There are numerous challenges to content-based, immersive learning and teaching. For the learners, clearly the issue is to get scaffolds, in the form of pre-oral and pre-reading activities that will provide the vocabulary and possible structures, which allow both understanding of the new instructional materials and interaction with the content instructor. The University of Ottawa has been successful for years in offering most basic introductory courses (Introductions to Psychology, Education, Anthropology, Sociology…) in two languages. But to do so they use a specific formula, sandwiching contents between pre-lesson structural information on the way the forthcoming lesson is organized and post-lesson discussion on its contents in the mother tongue to make sure contents had been understood.
For the instructor, the challenge is to gather resources in the target language that match the epistemology used in the first language and culture institutions of elementary, secondary, or higher learning. Different cultures represent different ways of knowing, and it is never sure instructional materials in the target language will match the needs of schooling expressed in first language curricula (for example the chemistry program in Spain may present the contents in a manner that is different from the British or American materials available on the market or online.
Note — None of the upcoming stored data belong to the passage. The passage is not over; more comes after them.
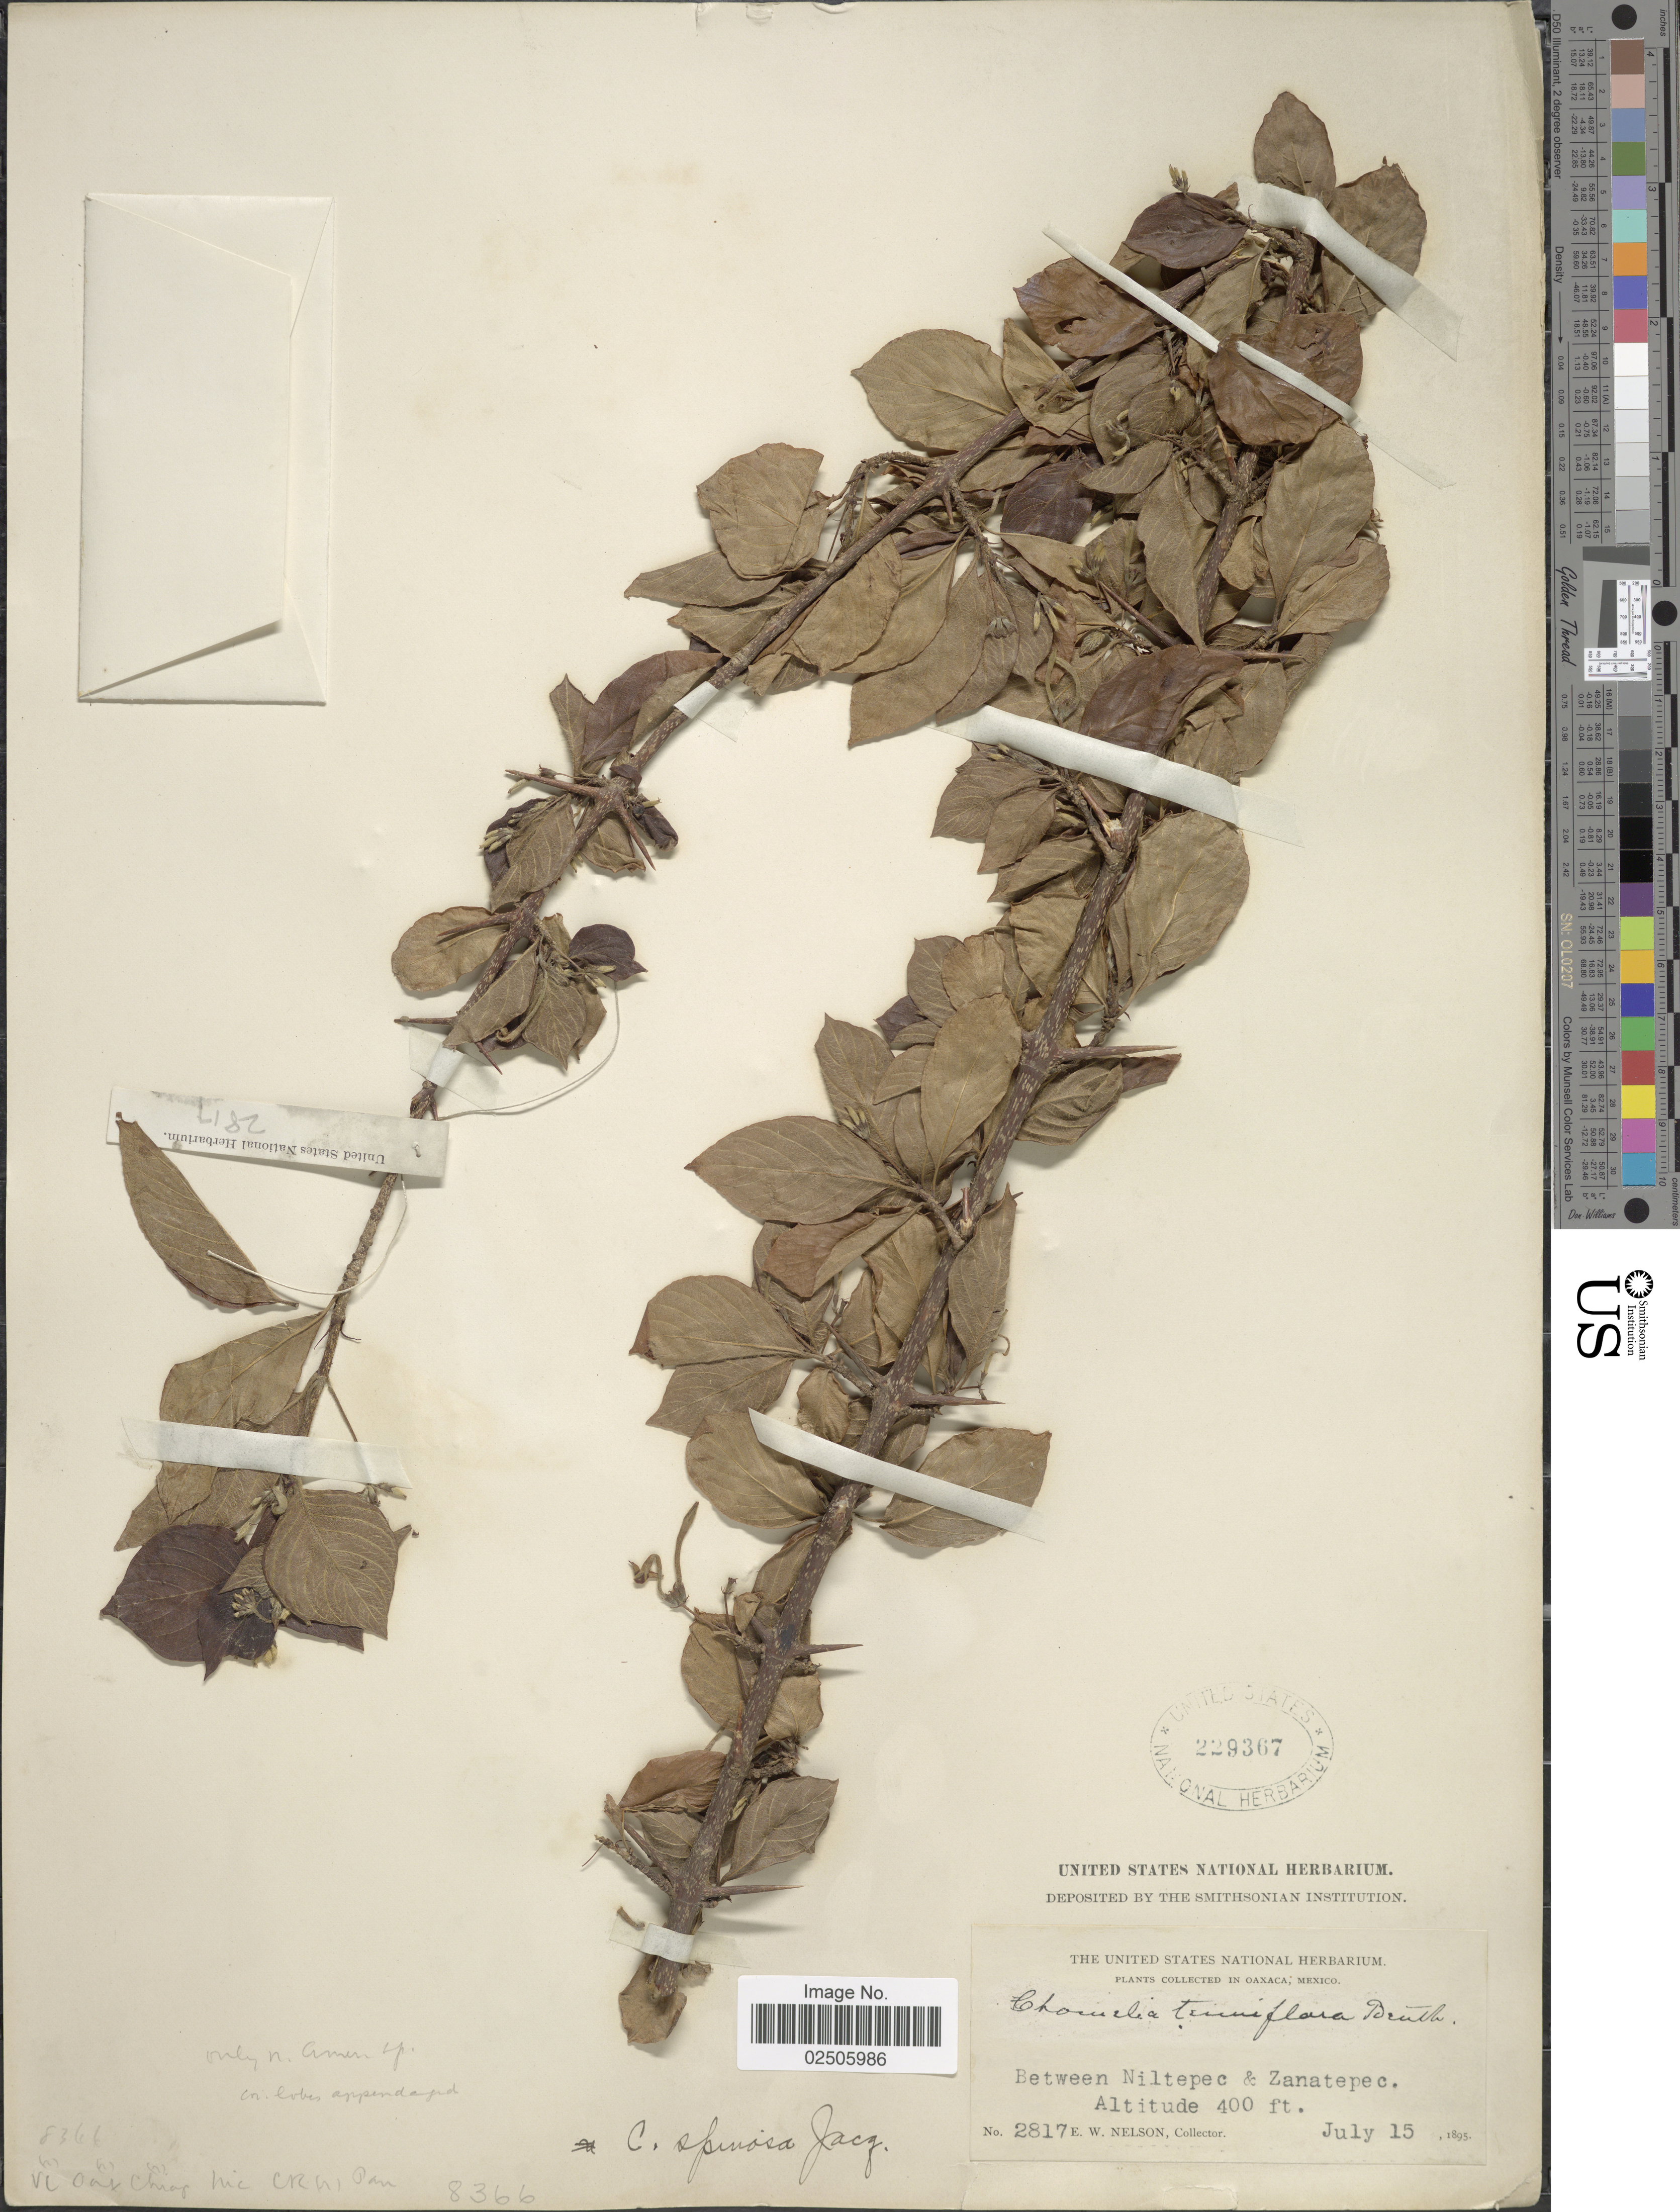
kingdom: Plantae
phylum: Tracheophyta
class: Magnoliopsida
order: Gentianales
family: Rubiaceae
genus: Chomelia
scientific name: Chomelia spinosa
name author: Jacq.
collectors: E. W. Nelson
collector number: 2817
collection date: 1895-07-15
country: Mexico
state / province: Oaxaca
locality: Between Niltepec & Zanatepec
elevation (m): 122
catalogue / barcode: US 229367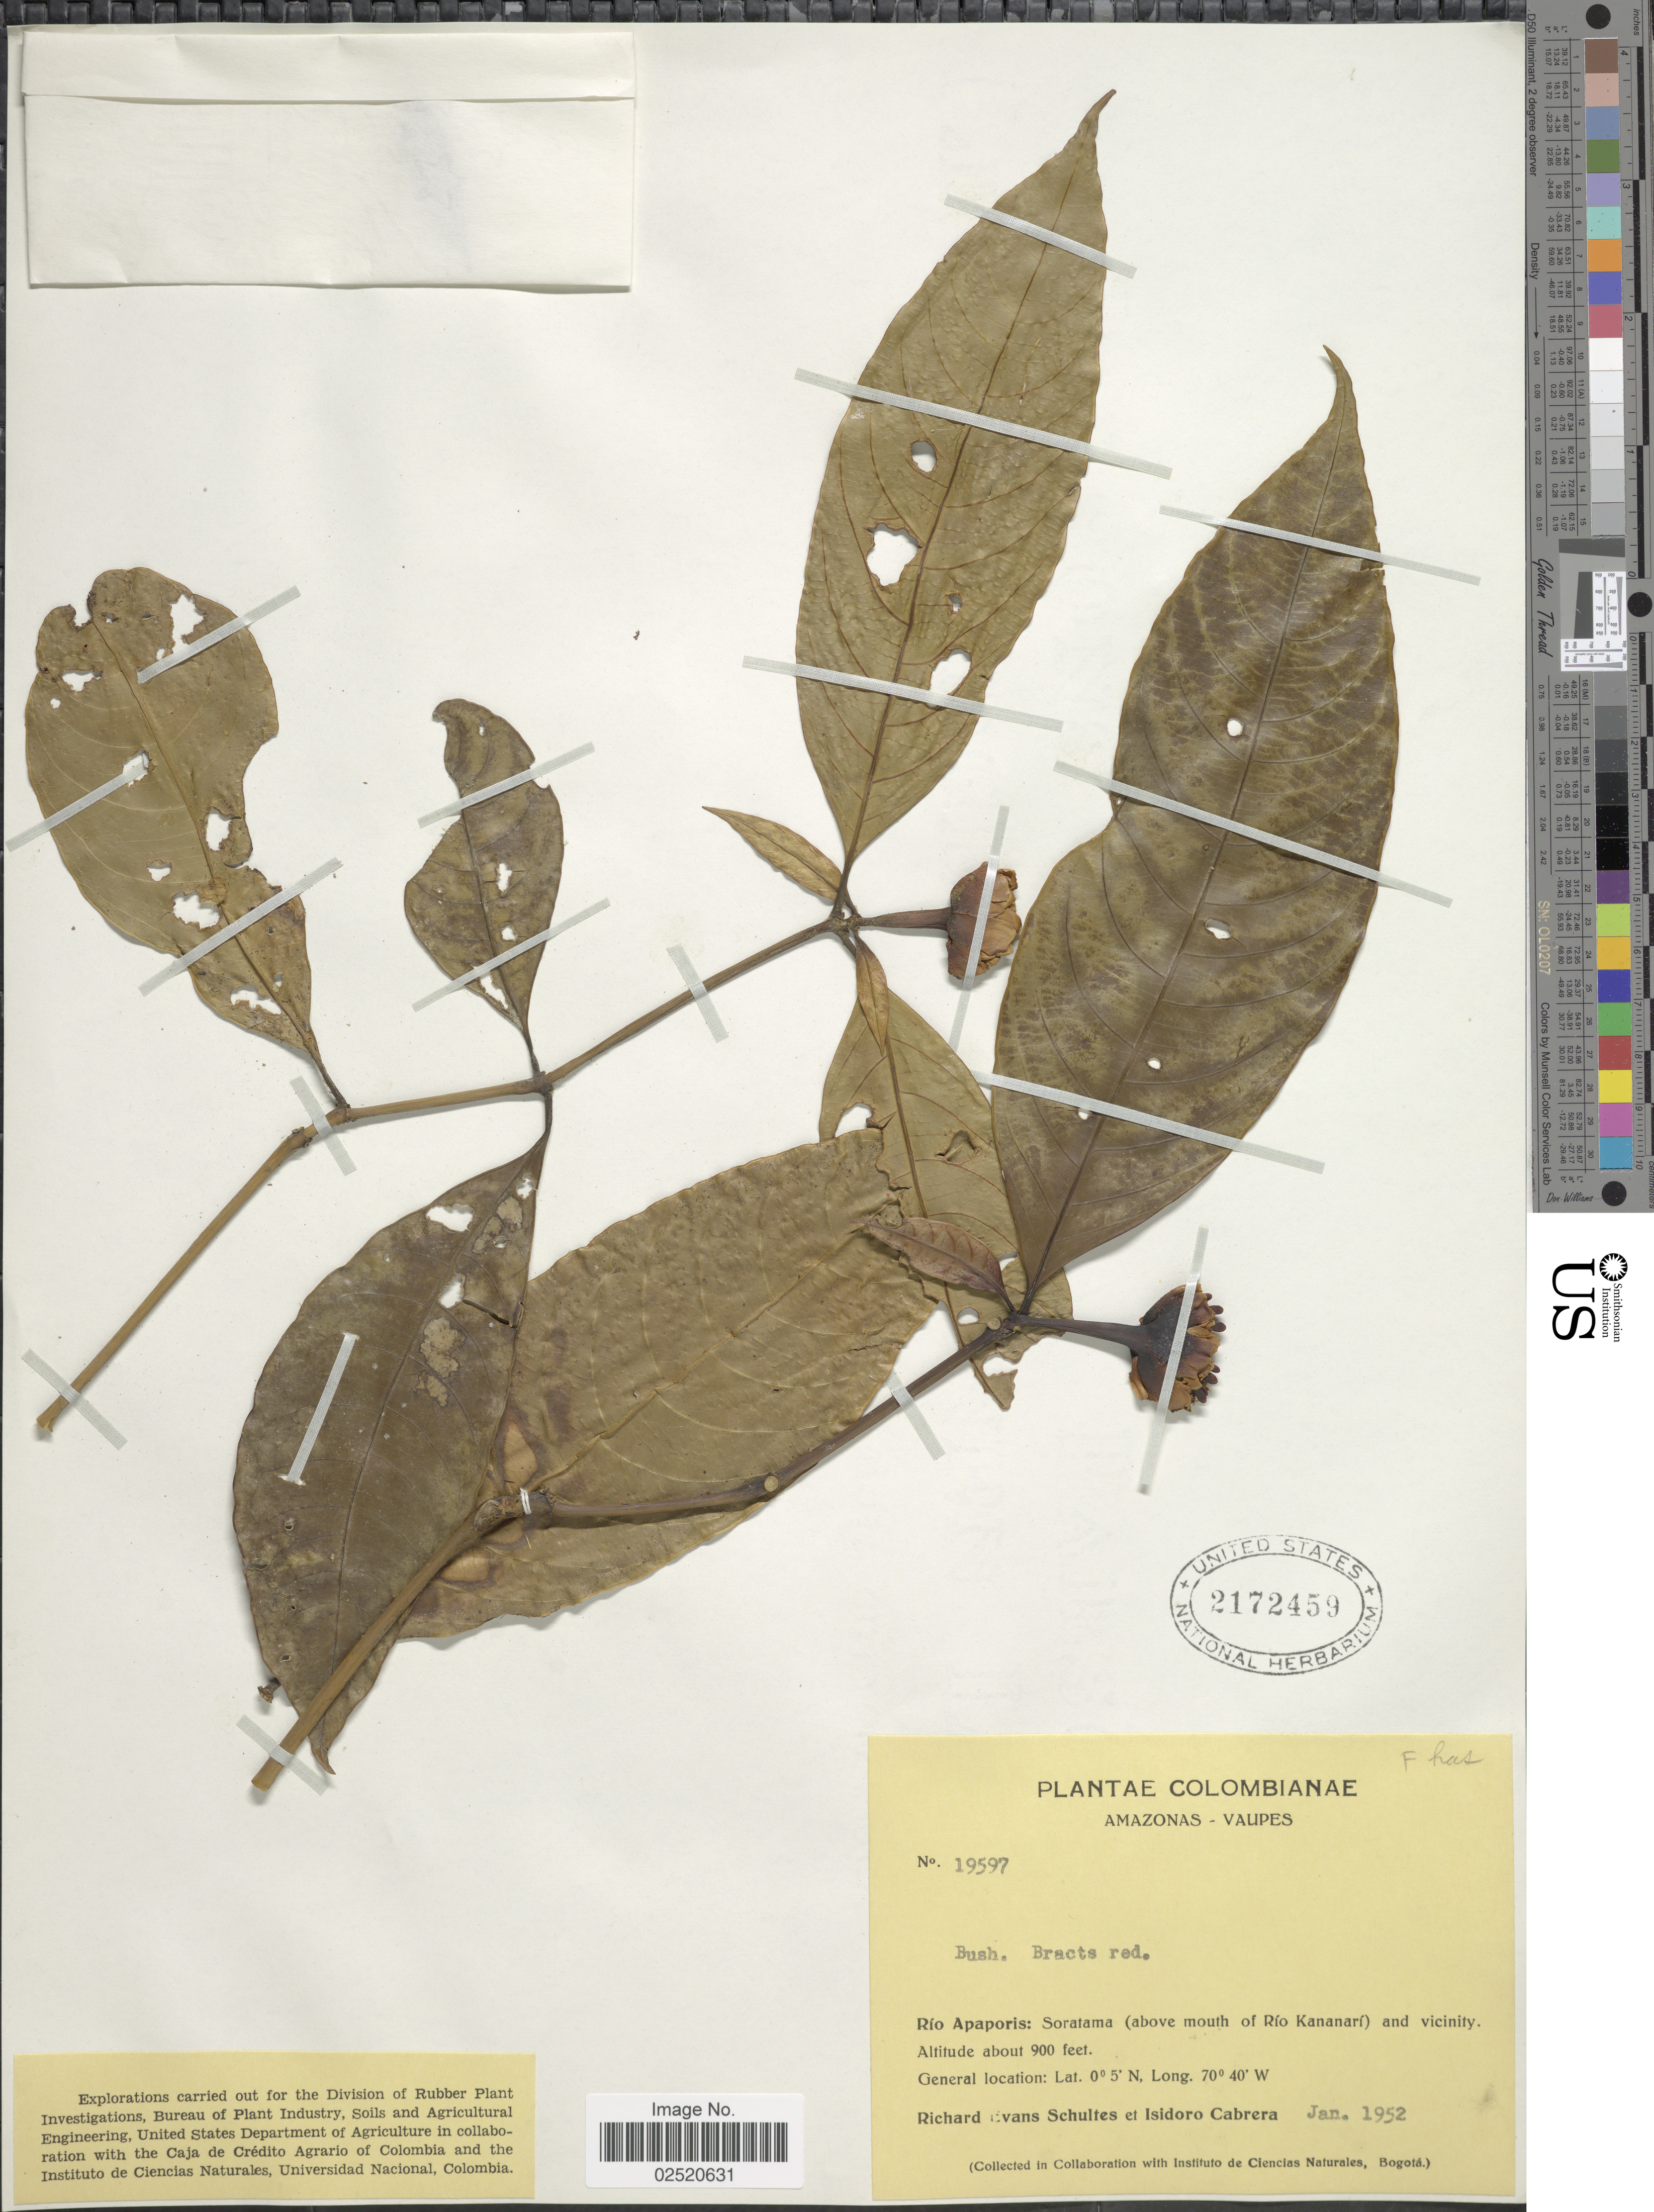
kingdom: Plantae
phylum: Tracheophyta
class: Magnoliopsida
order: Gentianales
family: Rubiaceae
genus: Psychotria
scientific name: Psychotria sp.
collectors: R. E. Schultes & I. Cabrera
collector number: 19597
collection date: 1952-01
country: Colombia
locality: Amazonas-Vaupes. Río Apaporis: Soratama (above mouth of Río Kananarí) and vicinity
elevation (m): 274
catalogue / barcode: US 2172459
Besides, teachers and professors who have been used to controlled teaching and learning have a hard time with the sense of fuzziness that develops when you do not really have the right materials and knowledge to meet the need of the students.
The Deep Approach to languages and cultures comes as a tremendous help to both learners and instructors engaged in content-based programs. It not only offers templates and ways of organizing resources but it further provides a teaching methodology that frees the instructors of many concerns which otherwise might seriously bother them. Teacher training to the Deep Approach is necessary to do a good job. The workshop will develop a few key principles that will help teachers scaffold disciplinary contents in the second language in a way that is conducive to a new, deeper way of learning for their students.